Amazon stores are only available to brand owners on both the vendor and seller sides. To become a brand owner, the seller or vendor must enroll the brand within Brand Registry 2.0. For vendors that already had a brand added in AMS in the past, they will automatically have access to create a store for that brand and will have to set it up in AMS. For new brands, Amazon is now requesting vendors enroll the brand in the brand registry. For sellers, once the the enrollment of the brand has been approved by the brand registry, the store can then be built in Seller Central within the Storefront section.

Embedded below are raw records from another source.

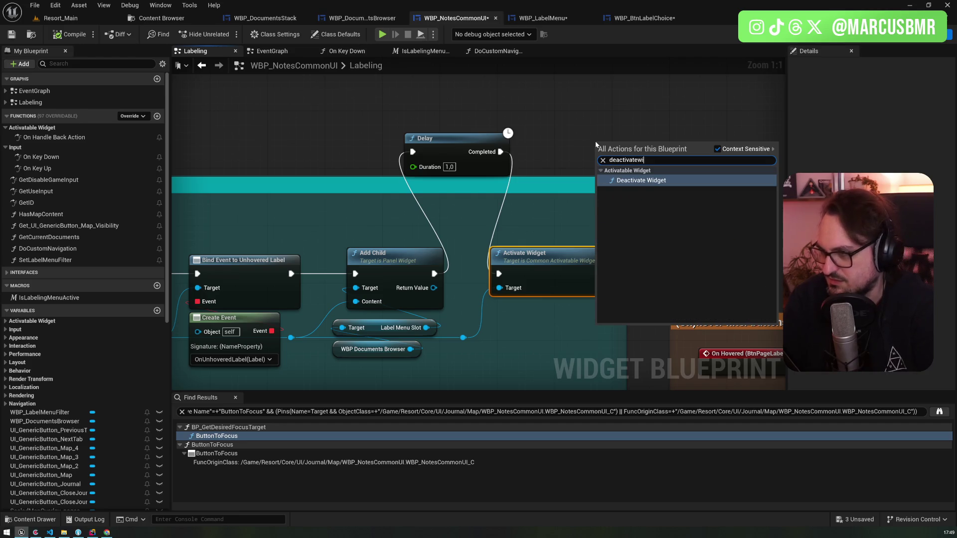
pyautogui.press('Return')
# - Wire Delay Completed through Deactivate Widget into Activate Widget, compile, and start a play test
pyautogui.moveTo(635, 151); pyautogui.dragTo(654, 213)
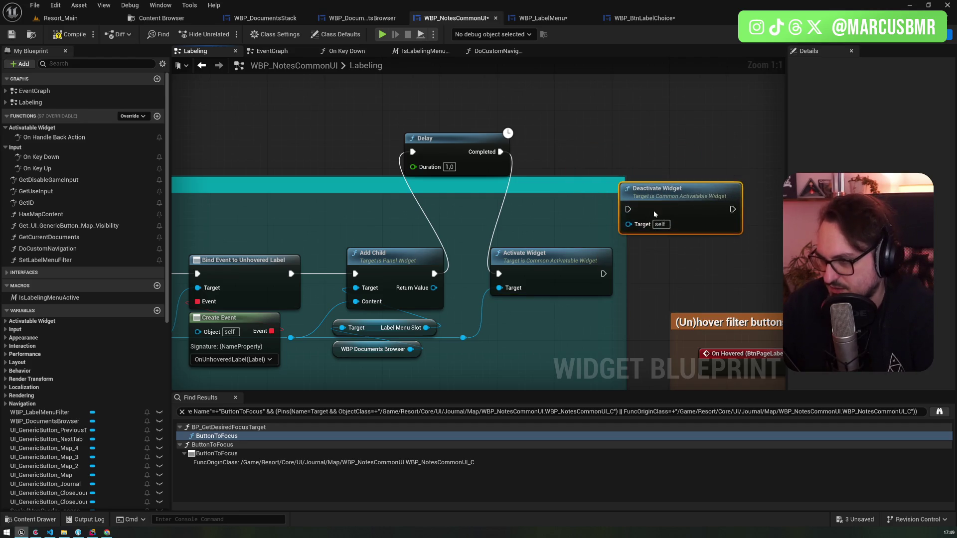
pyautogui.moveTo(500, 151); pyautogui.dragTo(628, 209)
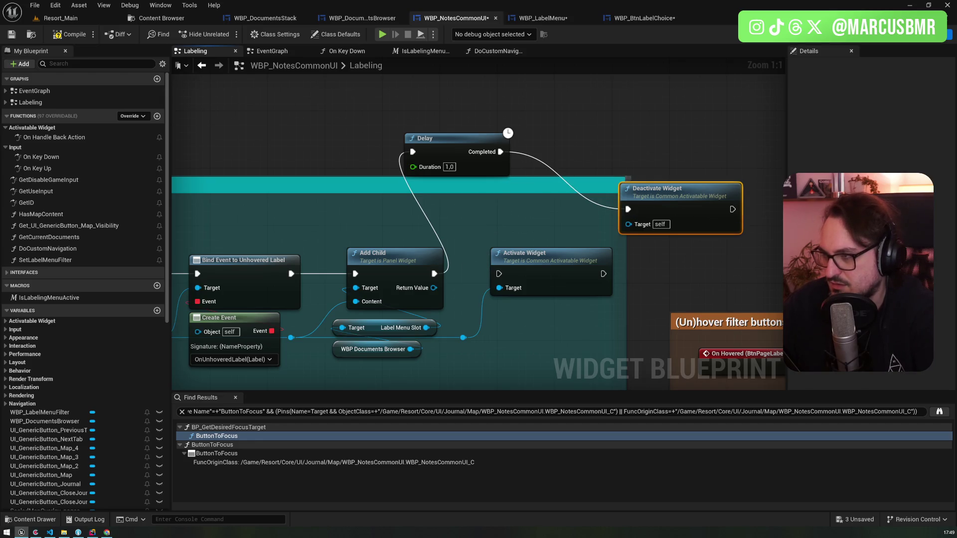
pyautogui.moveTo(682, 205); pyautogui.dragTo(731, 176)
pyautogui.moveTo(732, 209)
pyautogui.mouseDown()
pyautogui.moveTo(476, 203)
pyautogui.moveTo(424, 247)
pyautogui.moveTo(499, 273)
pyautogui.mouseUp()
pyautogui.click(70, 35)
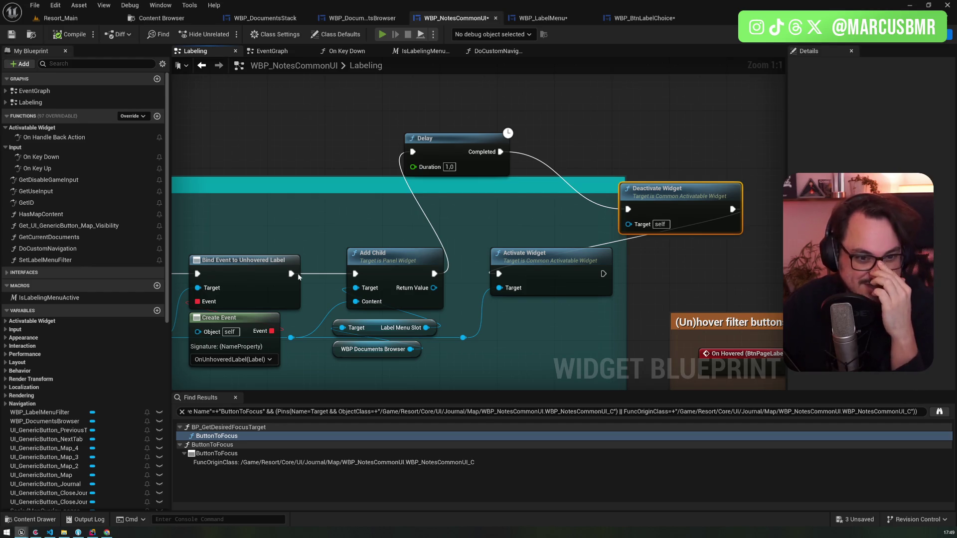
pyautogui.press('alt+p')
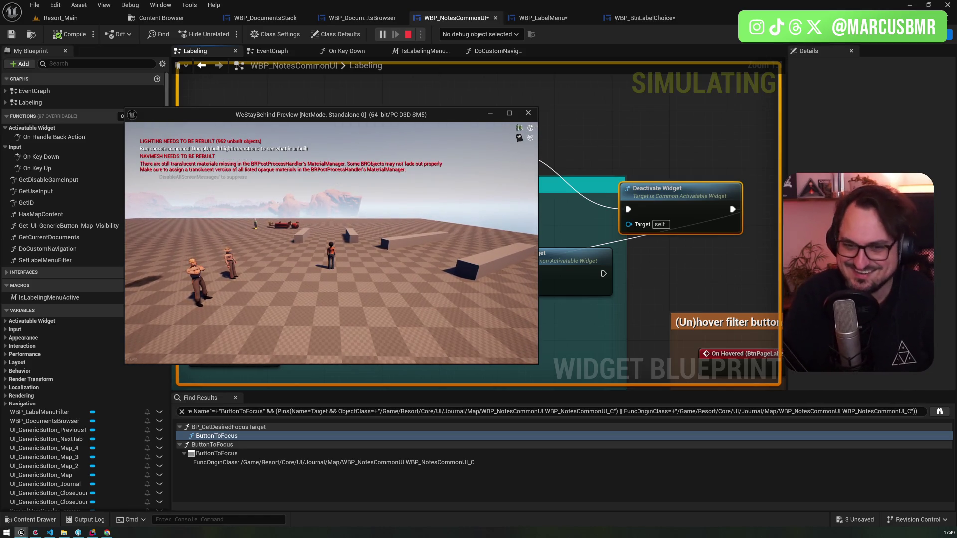
# - Test the journal's notes page in the running game, then stop the play session
pyautogui.press('j')
pyautogui.press('Right')
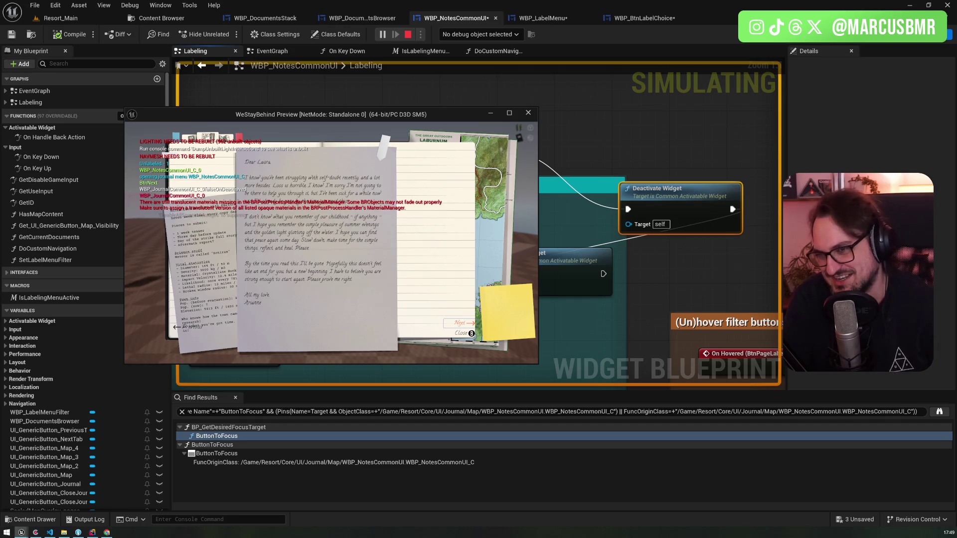
pyautogui.press('Escape')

How Do Customers Find the Store?

When creating a store, the brand will be given a unique brand URL that they can then share externally across social media or via marketing activities such as email to drive external traffic to their Amazon store. This URL can also be used to drive internal traffic, linking headline search ads to the Amazon store. The customer can also access the store by clicking on the brand name beside the title of the product on the detail page, although this is a less obvious route.

Creating an Amazon Store

Amazon Stores are self-service and to create the store the brand needs to navigate their way around the store builder. The store builder has 3 simple templates to use to help create the store, as well as a blank template for those looking for a more specific design.

After selecting the template, the brand needs to decide on the number of pages and levels of those pages. Then, once the template has been chosen and pages created, it’s time to populate those templates.

Each template is made up of a series of tiles; in each of these tiles, the brand can select an image, video, product listing, text or image with text. Also depending on the template chosen, the brand can select a product gallery, product grid, best sellers and recommended products. Once all edits have been made, the brand can then preview the page on both desktop and mobile. To help vendors and sellers create a store, Amazon has created downloadable user guides.

Looking Forward

Overall, I am interested to see how Amazon stores will evolve. Currently they are hidden, and for the customer to be able to find them, the brand either needs to share the URL link or create a headline search ad. I wonder if these pages will soon start to surface organically in the search results page for that specific brand and if they will start to appear organically on Google.

What do you think the future holds for Amazon Stores?

Originally published on December 19, 2017, updated June 18, 2019

This post is accurate as of the date of publication. Some features and information may have changed due to product updates or Amazon policy changes.